In [28]:
import os

import torch
from torch.utils.data import Dataset
from torch import nn
from torch import optim
import numpy as np

### Read data from Sarcasm Amazon Review dataset

In [3]:
class CustomDataset(Dataset):
    def __init__(self, data_folder_path, transform=None):
        self.data_folder_path = data_folder_path
        self.transform = transform

        self.data_list = list()
        self.data_list.extend([os.path.join("Ironic", file) for file in os.listdir(os.path.join(dataset_path, "Ironic")) if file.endswith(".txt")])
        self.data_list.extend([os.path.join("Regular", file) for file in os.listdir(os.path.join(dataset_path, "Regular")) if file.endswith(".txt")])

    def __len__(self):
        # Return the total number of samples in your dataset
        return len(self.data_list)
    
    def __getitem__(self, idx):
        # Load and process the text file at the given index and return it
        os.chdir(self.data_folder_path)
        file_path = self.data_list[idx]

        # Get the label from the file name
        label = 0 if 'Regular' in file_path else 1

        text_data = None
        # Read the review
        with open(file_path, 'r', encoding="unicode_escape") as file:
            # First line is the number of stars of the review
            first_line = file.readline()
            # ï»¿ is the BOM character
            first_line = first_line.replace('ï»¿', '').replace('<STARS>', '').replace('</STARS>\n', '')
            stars = float(first_line)

            # Then fin the <REVIEW> tag to retrive the review text
            for line in file:
                if '<REVIEW>' in line:
                        text_data = file.readlines()

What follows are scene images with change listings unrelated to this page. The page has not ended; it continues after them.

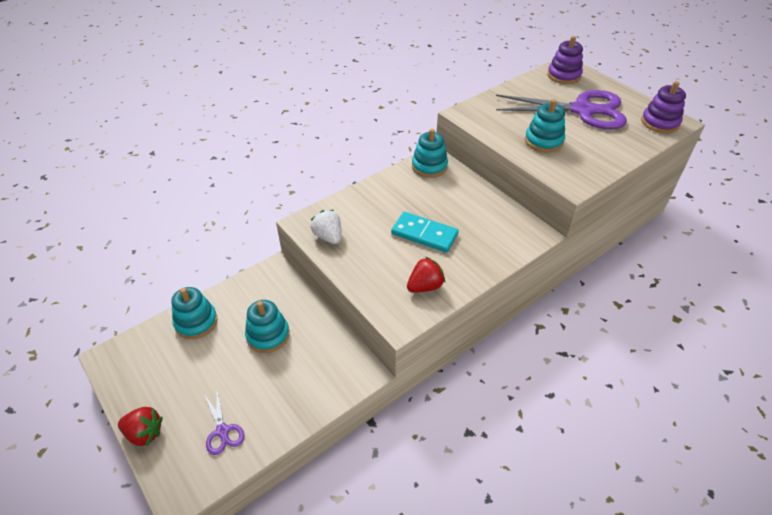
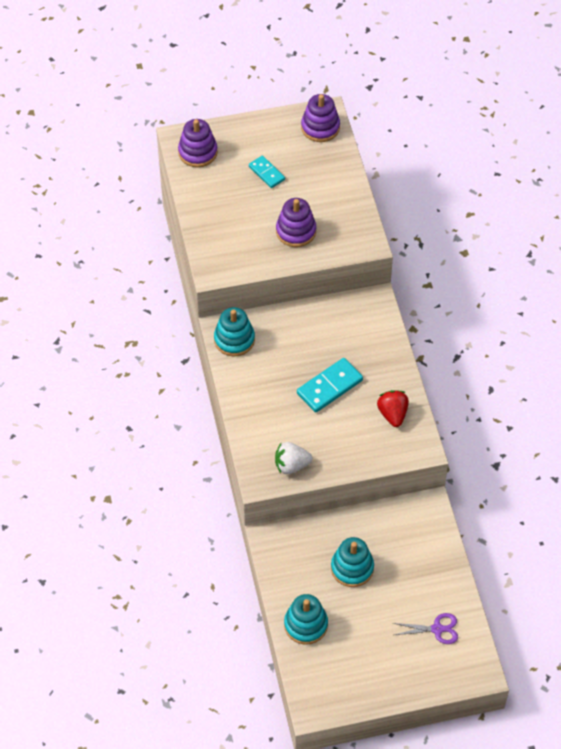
camera: 65 degrees left, 10 degrees up
(144, 433) = (411, 689): red strawberry -> none
(543, 141) = (296, 231): turquoise stacking toy -> purple stacking toy
(582, 110) = (266, 173): purple scissors -> turquoise domino

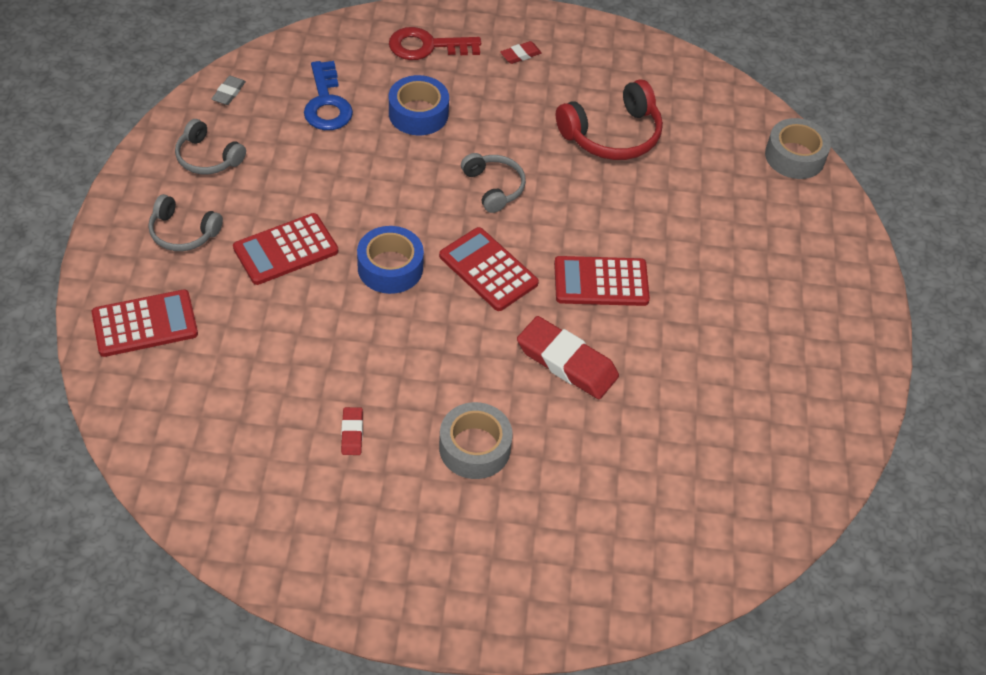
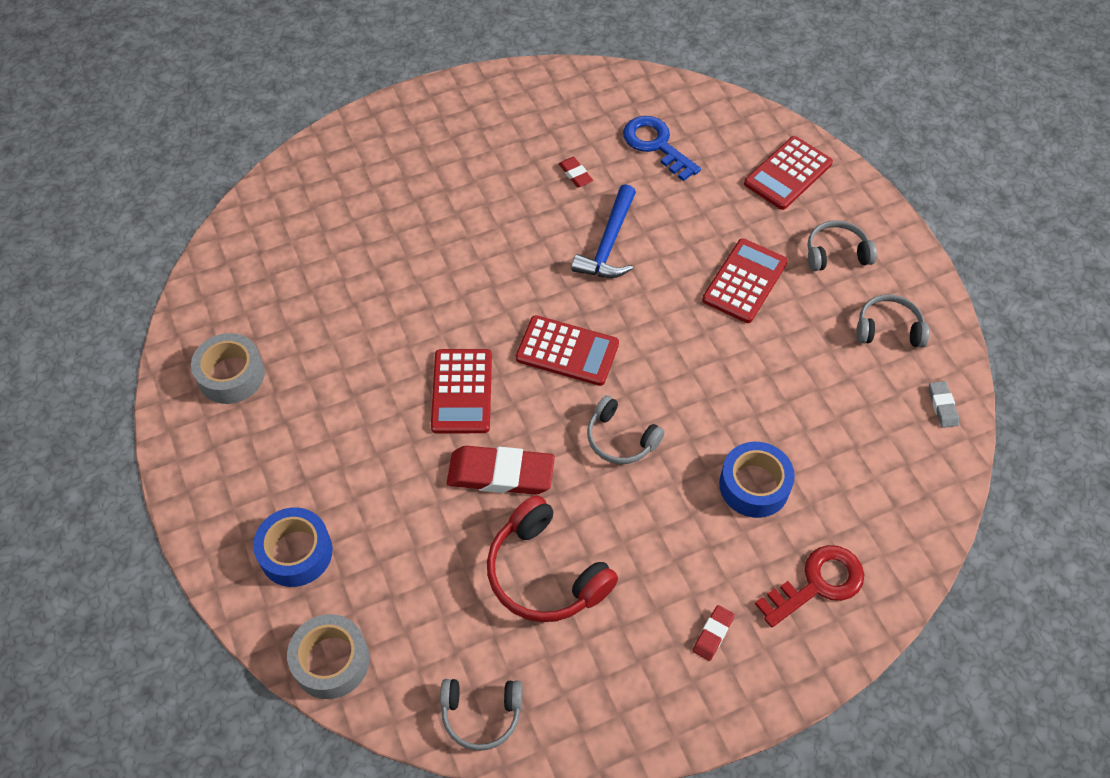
camera: 155 degrees right, 5 degrees up
(326, 103) = (847, 447): blue key -> blue key (656, 145)
(378, 343) = (608, 244): none -> blue hammer
(390, 267) = (649, 310): blue tape -> blue tape (296, 552)
(474, 448) = (480, 206): grey tape -> grey tape (231, 375)
(566, 362) = (450, 303): red eraser -> red eraser (500, 474)
(601, 282) = (462, 391): red calculator -> red calculator turned 120 degrees clockwise
(612, 135) = (545, 573): red headphones -> red headphones turned 75 degrees counterclockwise
(703, 86) = (481, 715): none -> grey headphones

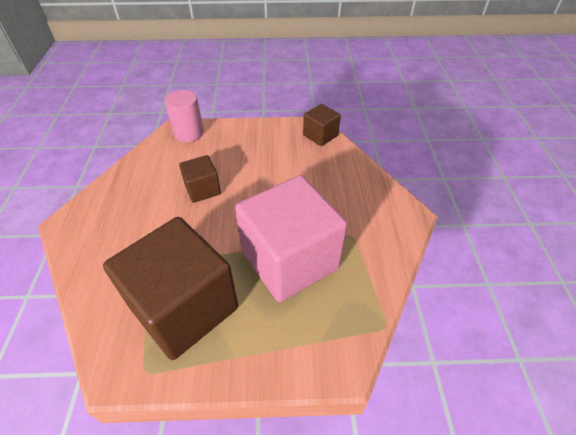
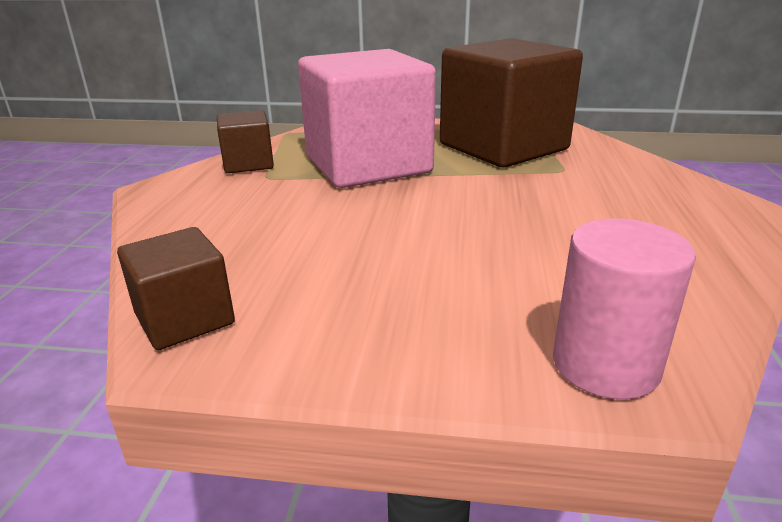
camera: 170 degrees left, 20 degrees down
(202, 189) = (512, 235): brown cube -> brown cube (248, 164)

        # Remove \n and combine in one string
        text_data = ' '.join([line.replace('\n', '') for line in text_data])
        # Remove </REVIEW> and &quot; tokens
        text_data = text_data.replace('</REVIEW>', '').replace('&quot;', '')
        
        # Apply transformations if any
        if self.transform:
            text_data = self.transform(text_data)
        
        # Return the processed data and its corresponding label (if applicable)
        return text_data, label, stars

In [5]:
os.chdir("../../datasets/SarcasmAmazonReviewsCorpus-master")
dataset_path = os.path.abspath(os.curdir)
dataset = CustomDataset(dataset_path)

# Suffle the dataset
torch.manual_seed(0)
indices = torch.randperm(len(dataset)).tolist()
dataset = torch.utils.data.Subset(dataset, indices)

# Split the dataset into train, validation and test sets
train_size = int(0.8 * len(dataset))
val_size = int(0.1 * len(dataset))
test_size = len(dataset) - train_size - val_size

train_dataset, val_dataset, test_dataset = torch.utils.data.random_split(dataset, [train_size, val_size, test_size])

# Set sizes
print(len(train_dataset), len(val_dataset), len(test_dataset))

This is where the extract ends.